The Sound Garden is one of the components of ArtsWeek, but you don’t have to be in Bloomington to experience it…or even participate in it.
About Sound Garden
Sound Garden is the second work in a series of musical installations that explore the relationship of people, location, and audio relative to technology. In this context, people include those who use, visit, listen to, and tend the garden. Location means both physical and virtual spaces, and audio refers to manifestations of sound, silence, noise, and music. The technology explored in this project specifically includes interactive, telematic systems, digital signal processing (for audio), quadraphonic amplification, environmental sensors, and artificial life (A-Life) systems.
How Sound Garden works
Sound material is to be provided by all who visit, whether online or at the actual site. Help cultivate the garden with your own short recordings, samples, soundscapes, and found sonic objects.

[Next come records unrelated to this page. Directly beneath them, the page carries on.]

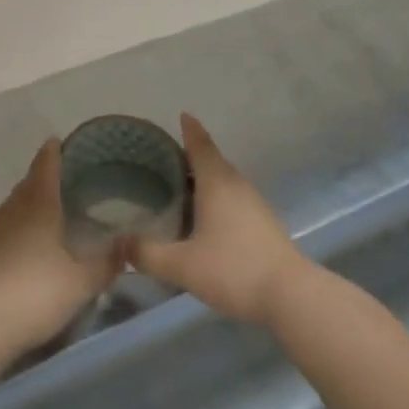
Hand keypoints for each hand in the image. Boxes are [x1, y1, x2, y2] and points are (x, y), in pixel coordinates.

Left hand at [0, 139, 121, 355]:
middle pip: (27, 185)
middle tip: (58, 178)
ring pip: (12, 207)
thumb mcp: (82, 282)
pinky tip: (22, 245)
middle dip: (40, 178)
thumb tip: (129, 244)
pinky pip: (1, 230)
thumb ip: (107, 263)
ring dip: (26, 203)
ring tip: (42, 210)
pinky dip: (14, 228)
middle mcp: (13, 210)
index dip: (52, 153)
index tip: (56, 140)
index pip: (45, 167)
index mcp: (39, 205)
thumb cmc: (37, 294)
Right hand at [129, 114, 310, 324]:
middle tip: (165, 159)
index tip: (182, 115)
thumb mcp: (182, 265)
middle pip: (212, 161)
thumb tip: (119, 243)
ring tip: (180, 188)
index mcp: (217, 183)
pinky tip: (205, 218)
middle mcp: (236, 185)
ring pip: (224, 181)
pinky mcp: (263, 222)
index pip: (200, 145)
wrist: (289, 293)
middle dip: (191, 156)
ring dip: (204, 179)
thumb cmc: (233, 269)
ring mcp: (254, 203)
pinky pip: (234, 198)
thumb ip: (148, 254)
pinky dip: (216, 198)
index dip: (190, 129)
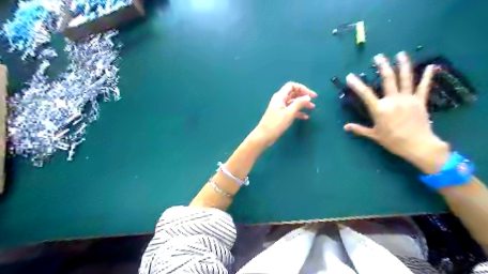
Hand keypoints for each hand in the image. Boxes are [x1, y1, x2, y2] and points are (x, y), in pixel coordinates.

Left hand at [251, 81, 315, 147]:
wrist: (264, 136)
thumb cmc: (276, 124)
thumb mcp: (289, 113)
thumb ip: (299, 103)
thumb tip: (307, 97)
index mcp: (280, 96)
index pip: (292, 86)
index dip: (302, 88)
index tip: (311, 95)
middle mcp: (279, 100)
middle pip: (293, 93)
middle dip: (303, 95)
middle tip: (313, 100)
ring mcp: (280, 108)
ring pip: (293, 102)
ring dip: (302, 104)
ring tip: (312, 108)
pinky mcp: (280, 115)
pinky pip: (291, 110)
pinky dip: (298, 112)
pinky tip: (305, 117)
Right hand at [343, 52, 448, 172]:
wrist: (418, 145)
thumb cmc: (393, 141)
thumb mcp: (374, 135)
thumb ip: (359, 129)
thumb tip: (345, 127)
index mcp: (380, 109)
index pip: (365, 93)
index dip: (357, 84)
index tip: (350, 76)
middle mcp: (393, 100)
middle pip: (387, 79)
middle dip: (382, 66)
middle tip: (379, 57)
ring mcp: (408, 99)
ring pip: (405, 78)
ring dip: (403, 65)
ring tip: (400, 54)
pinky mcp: (420, 101)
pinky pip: (424, 87)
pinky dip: (428, 76)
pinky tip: (432, 66)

Use the Browse button in the web interface to “plant” MP3 files you would like to hear, or “prune” the garden and uproot files with the Remove button. Sound files must be fixed bit-rate MP3s. No WAV or AIFF, no VBR MP3, and no AAC or .m4a from iTunes.
Visit and/or tend to the Sound Garden.
Look/listen for my contribution to the Garden…Trancin.mp3. It’s a techno-style song I recorded shortly after I first installed GarageBand on my old PowerBook a couple of years ago. It might possibly wind up as background music to the upcoming events calendar to be read during the Technology and the Arts podcasts. Aside from that, however, I have no plans for that song so I figured it would make a nice addition to the Sound Garden.